Au-delà de la région, le bureau a appelé l’ensemble des professeurs dans les différents établissements universitaires du Maroc à «faire front contre toutes les activités et initiatives de normalisation, visant à infiltrer l’enseignement supérieur, à profaner les campus et à altérer leur réputation, dans le but de briser leur immunité historique».

Une impasse diplomatique

Sur le plan diplomatique, la guerre d’Israël contre la bande de Gaza a donné lieu une stagnation des relations entre Rabat et Tel-Aviv, à l’exception de la coopération dans le domaine des industries militaires. D’ailleurs, les visites de responsables israéliens au Maroc sont suspendues. Initialement attendu à la fin de cette année, le déplacement de Benjamin Netanyahu au royaume est passé au second plan.

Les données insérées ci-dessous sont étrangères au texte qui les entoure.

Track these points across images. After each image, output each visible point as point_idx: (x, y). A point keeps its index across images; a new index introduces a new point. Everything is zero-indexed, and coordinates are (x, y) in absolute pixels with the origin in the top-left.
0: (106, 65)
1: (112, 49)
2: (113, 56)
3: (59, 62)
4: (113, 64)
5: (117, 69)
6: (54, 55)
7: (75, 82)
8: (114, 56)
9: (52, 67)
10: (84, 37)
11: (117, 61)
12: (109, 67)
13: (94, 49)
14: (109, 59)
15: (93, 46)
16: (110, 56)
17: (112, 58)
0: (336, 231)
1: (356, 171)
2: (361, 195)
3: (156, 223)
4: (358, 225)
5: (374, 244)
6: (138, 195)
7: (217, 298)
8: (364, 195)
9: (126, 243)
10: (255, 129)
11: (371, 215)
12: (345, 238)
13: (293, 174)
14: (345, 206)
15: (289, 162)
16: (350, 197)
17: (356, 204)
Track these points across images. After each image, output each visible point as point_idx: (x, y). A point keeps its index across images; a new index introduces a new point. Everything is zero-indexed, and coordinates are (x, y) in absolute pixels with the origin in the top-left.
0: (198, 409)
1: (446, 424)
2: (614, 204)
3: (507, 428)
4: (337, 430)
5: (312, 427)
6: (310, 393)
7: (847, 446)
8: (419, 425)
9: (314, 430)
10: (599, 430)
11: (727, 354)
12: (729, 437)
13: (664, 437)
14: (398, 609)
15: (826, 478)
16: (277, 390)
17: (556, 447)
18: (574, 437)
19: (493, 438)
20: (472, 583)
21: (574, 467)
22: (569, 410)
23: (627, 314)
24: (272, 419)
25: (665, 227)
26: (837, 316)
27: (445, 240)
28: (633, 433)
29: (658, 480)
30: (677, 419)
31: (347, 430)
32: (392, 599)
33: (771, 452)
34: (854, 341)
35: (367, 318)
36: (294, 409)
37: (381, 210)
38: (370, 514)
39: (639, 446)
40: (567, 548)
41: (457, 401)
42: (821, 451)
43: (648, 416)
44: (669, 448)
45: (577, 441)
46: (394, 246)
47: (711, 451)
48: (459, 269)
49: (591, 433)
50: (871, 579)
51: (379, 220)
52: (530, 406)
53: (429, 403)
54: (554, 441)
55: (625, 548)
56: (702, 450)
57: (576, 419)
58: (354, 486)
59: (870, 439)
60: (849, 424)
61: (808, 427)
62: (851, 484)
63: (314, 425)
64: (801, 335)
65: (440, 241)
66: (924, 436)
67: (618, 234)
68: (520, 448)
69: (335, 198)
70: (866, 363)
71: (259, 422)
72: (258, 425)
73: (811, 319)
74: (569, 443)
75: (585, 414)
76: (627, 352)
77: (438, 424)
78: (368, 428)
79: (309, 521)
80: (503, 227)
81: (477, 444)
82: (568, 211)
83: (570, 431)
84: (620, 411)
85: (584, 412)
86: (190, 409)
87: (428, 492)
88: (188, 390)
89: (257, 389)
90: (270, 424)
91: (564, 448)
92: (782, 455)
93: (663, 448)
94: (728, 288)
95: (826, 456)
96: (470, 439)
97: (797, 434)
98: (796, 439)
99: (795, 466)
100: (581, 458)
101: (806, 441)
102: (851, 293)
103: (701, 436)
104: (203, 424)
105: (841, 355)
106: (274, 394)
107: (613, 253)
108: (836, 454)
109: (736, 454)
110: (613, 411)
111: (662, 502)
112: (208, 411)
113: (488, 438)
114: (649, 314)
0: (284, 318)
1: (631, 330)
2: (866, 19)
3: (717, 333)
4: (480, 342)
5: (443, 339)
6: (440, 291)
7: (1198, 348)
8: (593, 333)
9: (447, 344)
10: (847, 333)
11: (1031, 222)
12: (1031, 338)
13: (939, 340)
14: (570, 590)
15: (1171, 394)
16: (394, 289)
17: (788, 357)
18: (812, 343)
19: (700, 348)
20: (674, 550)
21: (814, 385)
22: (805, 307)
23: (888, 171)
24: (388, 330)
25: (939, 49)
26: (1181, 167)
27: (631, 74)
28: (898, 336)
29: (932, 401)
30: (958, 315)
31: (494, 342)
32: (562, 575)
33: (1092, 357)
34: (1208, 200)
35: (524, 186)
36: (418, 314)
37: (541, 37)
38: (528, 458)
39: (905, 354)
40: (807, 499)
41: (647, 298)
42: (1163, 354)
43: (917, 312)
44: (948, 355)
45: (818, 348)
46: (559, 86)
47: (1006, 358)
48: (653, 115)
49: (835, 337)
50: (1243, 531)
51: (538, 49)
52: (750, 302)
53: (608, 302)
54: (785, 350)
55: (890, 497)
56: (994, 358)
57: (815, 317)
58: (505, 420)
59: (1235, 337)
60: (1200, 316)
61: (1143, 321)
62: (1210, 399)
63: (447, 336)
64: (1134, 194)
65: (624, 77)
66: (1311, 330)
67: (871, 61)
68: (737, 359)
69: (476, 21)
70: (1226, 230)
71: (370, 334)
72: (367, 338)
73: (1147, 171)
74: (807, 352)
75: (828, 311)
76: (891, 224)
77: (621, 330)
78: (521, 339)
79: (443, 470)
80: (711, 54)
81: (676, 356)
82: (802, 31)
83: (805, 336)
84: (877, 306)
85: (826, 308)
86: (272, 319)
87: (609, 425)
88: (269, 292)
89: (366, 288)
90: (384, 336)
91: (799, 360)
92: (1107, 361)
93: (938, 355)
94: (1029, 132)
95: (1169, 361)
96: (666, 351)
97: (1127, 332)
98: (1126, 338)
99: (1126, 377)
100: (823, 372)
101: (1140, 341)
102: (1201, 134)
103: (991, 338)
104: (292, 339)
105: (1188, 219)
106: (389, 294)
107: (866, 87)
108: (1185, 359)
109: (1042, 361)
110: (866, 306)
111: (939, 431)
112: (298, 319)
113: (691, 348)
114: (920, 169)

Aussi, Israël a procédé à la suspension des vols directs depuis et vers le Maroc, tandis que le personnel du bureau de liaison israélien à Rabat a quitté le royaume. Dans plusieurs villes marocaines, les manifestations pro-palestiniennes se sont multipliées, de même que les revendications de rupture des relations diplomatiques avec Israël.

Sur le plan officiel, le ton de la diplomatie marocaine a   également changé, depuis le 7 octobre 2023. Ainsi, les offensives israéliennes continues sur Gaza sont sévèrement dénoncées par le Maroc, lors des diverses réunions, rencontres et conférences régionales ou internationales.